··· Supplied material ···

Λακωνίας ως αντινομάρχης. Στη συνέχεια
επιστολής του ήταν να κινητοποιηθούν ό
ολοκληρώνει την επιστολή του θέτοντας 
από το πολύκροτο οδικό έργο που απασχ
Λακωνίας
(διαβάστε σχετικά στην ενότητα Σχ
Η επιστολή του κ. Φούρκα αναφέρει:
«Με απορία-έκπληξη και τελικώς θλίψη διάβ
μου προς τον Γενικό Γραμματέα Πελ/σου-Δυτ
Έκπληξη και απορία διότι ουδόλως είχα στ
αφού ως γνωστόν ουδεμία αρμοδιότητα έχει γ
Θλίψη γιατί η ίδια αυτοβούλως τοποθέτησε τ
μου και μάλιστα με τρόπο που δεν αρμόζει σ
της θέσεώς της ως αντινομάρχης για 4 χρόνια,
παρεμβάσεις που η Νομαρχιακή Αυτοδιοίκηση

···

What is needed
Where the string "αντινομάρχης" appears in a line of the entries above, return that line.

Written response
Λακωνίας ως αντινομάρχης. Στη συνέχεια
της θέσεώς της ως αντινομάρχης για 4 χρόνια,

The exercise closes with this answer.